|Posted:||April 15, 2013 12:08 PM|
|From:||Senator Mike Folmer|
|To:||All Senate members|
|Subject:||Liberty Preservation Act (NDAA Noncompliance)|
|Shortly, I plan to introduce legislation to require state, county, and local agencies to refuse to comply with the requirements of the 2012 National Defense Authorization Act (NDAA) pertaining to the “indefinite detention” of certain persons by the United States government. A number of other states have taken similar action – including Wyoming, the model for my legislation.
The NDAA is an annual federal law establishing the budget and expenditures of the United States Department of Defense. Each year's act also includes the enactment of various other laws relating to the defense of our country.
The NDAA of 2012, which was signed into law in December 2011, for the first time in American history provided statutory authority for the President of the United States (and all future presidents) to order the military to seize people – including American citizens anywhere in the world – including here in America (i.e., not necessarily on a battlefield) and detain them indefinitely without providing them due process of law, including many Constitutional rights we hold dear.
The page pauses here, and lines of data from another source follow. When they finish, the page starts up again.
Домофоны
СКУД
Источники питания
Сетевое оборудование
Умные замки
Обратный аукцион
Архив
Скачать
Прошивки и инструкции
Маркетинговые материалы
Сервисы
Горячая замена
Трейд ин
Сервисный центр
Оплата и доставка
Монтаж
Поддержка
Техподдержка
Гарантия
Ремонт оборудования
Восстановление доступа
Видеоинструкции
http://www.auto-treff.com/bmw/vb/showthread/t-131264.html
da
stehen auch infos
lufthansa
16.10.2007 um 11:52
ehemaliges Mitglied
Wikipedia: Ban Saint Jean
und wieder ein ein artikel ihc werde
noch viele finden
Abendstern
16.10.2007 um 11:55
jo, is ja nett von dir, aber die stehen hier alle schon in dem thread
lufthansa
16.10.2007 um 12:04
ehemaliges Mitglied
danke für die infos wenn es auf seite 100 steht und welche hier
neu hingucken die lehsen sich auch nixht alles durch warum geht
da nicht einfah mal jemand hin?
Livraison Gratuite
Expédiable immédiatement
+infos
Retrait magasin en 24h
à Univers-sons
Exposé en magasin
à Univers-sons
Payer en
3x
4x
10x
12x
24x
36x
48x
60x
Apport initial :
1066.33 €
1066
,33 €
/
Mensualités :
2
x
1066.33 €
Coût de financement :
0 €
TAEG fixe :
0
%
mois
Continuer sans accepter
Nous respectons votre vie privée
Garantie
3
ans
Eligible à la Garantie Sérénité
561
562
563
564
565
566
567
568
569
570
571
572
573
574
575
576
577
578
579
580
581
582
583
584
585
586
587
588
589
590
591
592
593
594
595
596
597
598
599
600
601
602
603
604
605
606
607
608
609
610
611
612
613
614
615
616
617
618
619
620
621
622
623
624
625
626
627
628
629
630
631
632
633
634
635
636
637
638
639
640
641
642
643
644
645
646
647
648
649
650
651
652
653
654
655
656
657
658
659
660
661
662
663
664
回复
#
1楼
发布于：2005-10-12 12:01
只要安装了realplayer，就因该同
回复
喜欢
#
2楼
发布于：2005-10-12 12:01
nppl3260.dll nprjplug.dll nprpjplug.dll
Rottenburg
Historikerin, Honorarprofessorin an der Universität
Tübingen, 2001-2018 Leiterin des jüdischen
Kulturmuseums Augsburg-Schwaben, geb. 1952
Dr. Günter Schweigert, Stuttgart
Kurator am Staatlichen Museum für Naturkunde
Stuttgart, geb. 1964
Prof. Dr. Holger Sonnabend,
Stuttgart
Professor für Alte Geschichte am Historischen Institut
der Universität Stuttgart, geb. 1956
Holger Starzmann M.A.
During the Bush administration, similar claims of worldwide detention authority were used to hold a US citizen detained on US soil in military custody without affording him the same due process rights that all Americans are guaranteed under the Constitution. Some assert the NDAA can be used in the same way again.
I believe the indefinite detention of American citizens or others without providing them due process of law is unconstitutional and illegal, including under the NDAA. Prohibiting state, county, and local agencies from complying with NDAA will protect Pennsylvanians’ due process rights.